→ **Directive**
Return the entries verbatim and drop every picture.

→ **Records for the exercise**
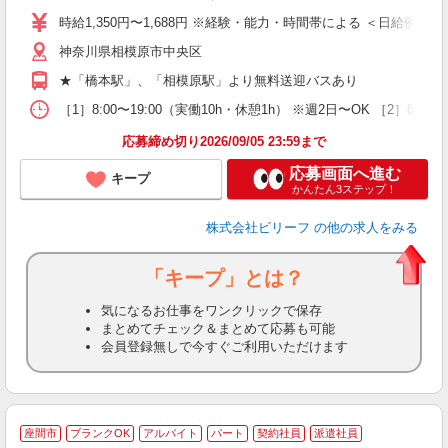
婦
時給1,350円〜1,688円 ※経験・能力・時間帯による ＜日給例＞ 15,613
～
神奈川県相模原市中央区
昼
通
★「橋本駅」、「相模原駅」より無料送迎バスあり
費
［1］8:00〜19:00（実働10h・休憩1h） ※週2日〜OK ［2］8:
応募締め切り2026/09/05 23:59まで
応募画面へ進む
キープ
かんたん3ステップ！
株式会社ビリーフ
の他の求人をみる
「キープ」とは？
気になるお仕事をワンクリックで保存
まとめてチェック＆まとめて応募も可能
会員登録無しで今すぐご利用いただけます
座間市
ブランクOK
アルバイト
パート
契約社員
派遣社員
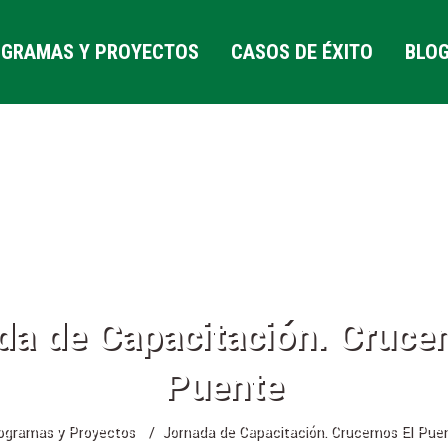
GRAMAS Y PROYECTOS
CASOS DE ÉXITO
BLO
da de Capacitación. Cruce
Puente
ogramas y Proyectos
Jornada de Capacitación. Crucemos El Pue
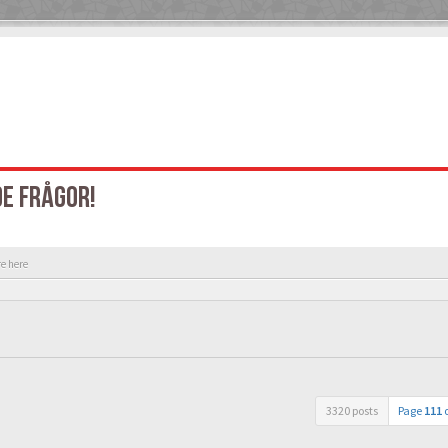
DE FRÅGOR!
re here
3320 posts
Page
111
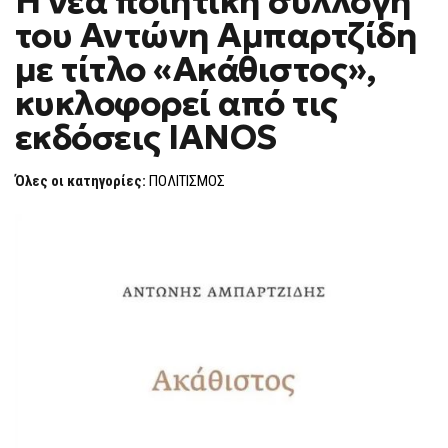
Η νέα ποιητική συλλογή
H
του Αντώνη Αμπαρτζίδη
F
O
με τίτλο «Ακάθιστος»,
R
M
κυκλοφορεί από τις
εκδόσεις IANOS
Όλες οι κατηγορίες:
ΠΟΛΙΤΙΣΜΟΣ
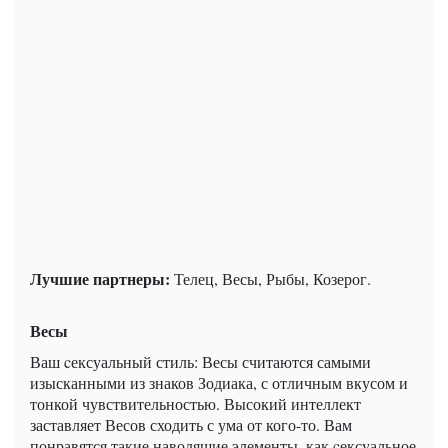
Лучшие партнеры:
Телец, Весы, Рыбы, Козерог.
Весы
Ваш cексуальный стиль: Весы считаются самыми
изысканными из знаков Зодиака, с отличным вкусом и
тонкой чувствительностью. Высокий интеллект
заставляет Весов сходить с ума от кого-то. Вам
понравятся такие наводящие элементы, как cексуальное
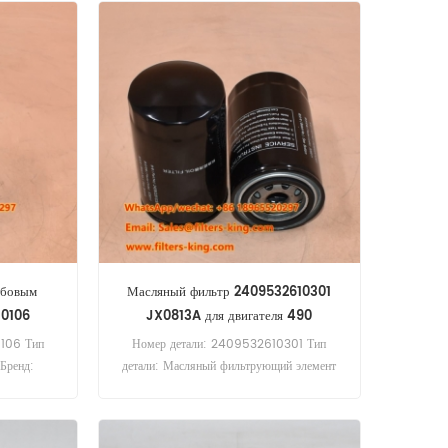
ьбовым
Масляный фильтр 2409532610301
10106
JX0813A для двигателя 490
106 Тип
Номер детали: 2409532610301 Тип
Бренд:
детали: Масляный фильтрующий элемент
нимальный
Бренд: Quanchai Replacement
Минимальный заказ: 60 шт.
Совместимость: двигатель Quanchai 490.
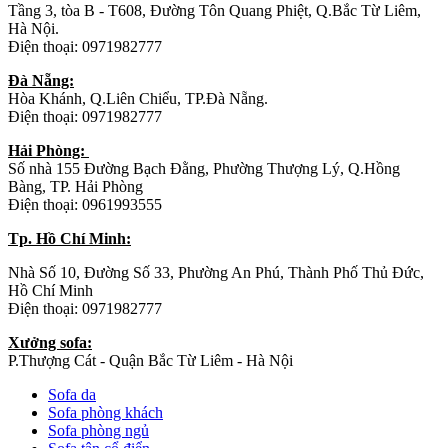
Tầng 3, tòa B - T608, Đường Tôn Quang Phiệt, Q.Bắc Từ Liêm,
Hà Nội.
Điện thoại: 0971982777
Đà Nẵng:
Hòa Khánh, Q.Liên Chiểu, TP.Đà Nẵng.
Điện thoại: 0971982777
Hải Phòng:
Số nhà 155 Đường Bạch Đằng, Phường Thượng Lý, Q.Hồng
Bàng, TP. Hải Phòng
Điện thoại: 0961993555
Tp. Hồ Chí Minh:
Nhà Số 10, Đường Số 33, Phường An Phú, Thành Phố Thủ Đức,
Hồ Chí Minh
Điện thoại: 0971982777
Xưởng sofa:
P.Thượng Cát - Quận Bắc Từ Liêm - Hà Nội
Sofa da
Sofa phòng khách
Sofa phòng ngủ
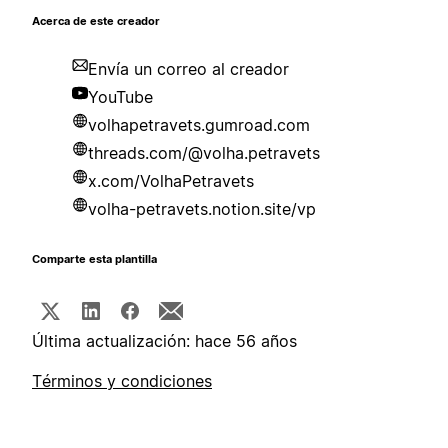
Acerca de este creador
Envía un correo al creador
YouTube
volhapetravets.gumroad.com
threads.com/@volha.petravets
x.com/VolhaPetravets
volha-petravets.notion.site/vp
Comparte esta plantilla
Última actualización: hace 56 años
Términos y condiciones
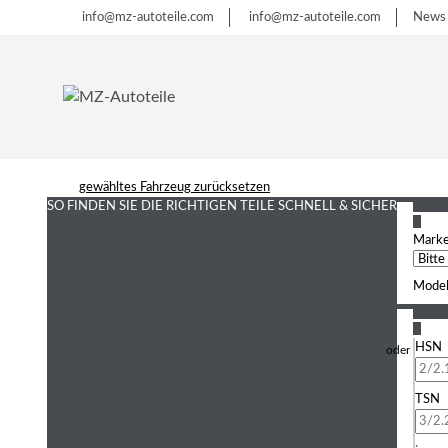
info@mz-autoteile.com
info@mz-autoteile.com
News
gewähltes Fahrzeug zurücksetzen
SO FINDEN SIE DIE RICHTIGEN TEILE
SCHNELL & SICHER
1
Mark
Model
2
HSN
TSN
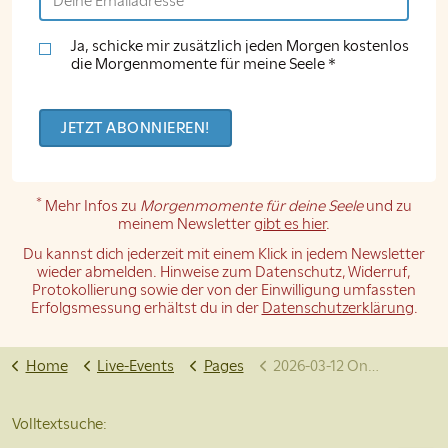
Ja, schicke mir zusätzlich jeden Morgen kostenlos
die Morgenmomente für meine Seele *
*
Mehr Infos zu
Morgenmomente für deine Seele
und zu
meinem Newsletter
gibt es hier
.
Du kannst dich jederzeit mit einem Klick in jedem Newsletter
wieder abmelden. Hinweise zum Datenschutz, Widerruf,
Protokollierung sowie der von der Einwilligung umfassten
Erfolgsmessung erhältst du in der
Datenschutzerklärung
.
Home
Live-Events
Pages
2026-03-12 Online-Satsang
Volltextsuche:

→ **Answer to this task**
婦
時給1,350円〜1,688円 ※経験・能力・時間帯による ＜日給例＞ 15,613
～
神奈川県相模原市中央区
昼
通
★「橋本駅」、「相模原駅」より無料送迎バスあり
費
［1］8:00〜19:00（実働10h・休憩1h） ※週2日〜OK ［2］8:
応募締め切り2026/09/05 23:59まで
応募画面へ進む
キープ
かんたん3ステップ！
株式会社ビリーフ
の他の求人をみる
「キープ」とは？
気になるお仕事をワンクリックで保存
まとめてチェック＆まとめて応募も可能
会員登録無しで今すぐご利用いただけます
座間市
ブランクOK
アルバイト
パート
契約社員
派遣社員
GRAMAS Y PROYECTOS
CASOS DE ÉXITO
BLO
da de Capacitación. Cruce
Puente
ogramas y Proyectos
Jornada de Capacitación. Crucemos El Pue
DE FRÅGOR!
re here
3320 posts
Page
111
Η νέα ποιητική συλλογή
H
του Αντώνη Αμπαρτζίδη
F
O
με τίτλο «Ακάθιστος»,
R
M
κυκλοφορεί από τις
εκδόσεις IANOS
Όλες οι κατηγορίες:
ΠΟΛΙΤΙΣΜΟΣ
Лучшие партнеры:
Телец, Весы, Рыбы, Козерог.
Весы
Ваш cексуальный стиль: Весы считаются самыми
изысканными из знаков Зодиака, с отличным вкусом и
тонкой чувствительностью. Высокий интеллект
заставляет Весов сходить с ума от кого-то. Вам
понравятся такие наводящие элементы, как cексуальное
ьбовым
Масляный фильтр 2409532610301
10106
JX0813A для двигателя 490
106 Тип
Номер детали: 2409532610301 Тип
Бренд:
детали: Масляный фильтрующий элемент
нимальный
Бренд: Quanchai Replacement
Минимальный заказ: 60 шт.
Совместимость: двигатель Quanchai 490.
Tầng 3, tòa B - T608, Đường Tôn Quang Phiệt, Q.Bắc Từ Liêm,
Hà Nội.
Điện thoại: 0971982777
Đà Nẵng:
Hòa Khánh, Q.Liên Chiểu, TP.Đà Nẵng.
Điện thoại: 0971982777
Hải Phòng:
Số nhà 155 Đường Bạch Đằng, Phường Thượng Lý, Q.Hồng
Bàng, TP. Hải Phòng
Điện thoại: 0961993555
Tp. Hồ Chí Minh:
Nhà Số 10, Đường Số 33, Phường An Phú, Thành Phố Thủ Đức,
Hồ Chí Minh
Điện thoại: 0971982777
Xưởng sofa:
P.Thượng Cát - Quận Bắc Từ Liêm - Hà Nội
Sofa da
Sofa phòng khách
Sofa phòng ngủ
Acerca de este creador
Envía un correo al creador
YouTube
volhapetravets.gumroad.com
threads.com/@volha.petravets
x.com/VolhaPetravets
volha-petravets.notion.site/vp
Comparte esta plantilla
Última actualización: hace 56 años
Términos y condiciones
info@mz-autoteile.com
info@mz-autoteile.com
News
gewähltes Fahrzeug zurücksetzen
SO FINDEN SIE DIE RICHTIGEN TEILE
SCHNELL & SICHER
1
Mark
Model
2
HSN
TSN
Ja, schicke mir zusätzlich jeden Morgen kostenlos
die Morgenmomente für meine Seele *
*
Mehr Infos zu
Morgenmomente für deine Seele
und zu
meinem Newsletter
gibt es hier
.
Du kannst dich jederzeit mit einem Klick in jedem Newsletter
wieder abmelden. Hinweise zum Datenschutz, Widerruf,
Protokollierung sowie der von der Einwilligung umfassten
Erfolgsmessung erhältst du in der
Datenschutzerklärung
.
Home
Live-Events
Pages
2026-03-12 Online-Satsang
Volltextsuche:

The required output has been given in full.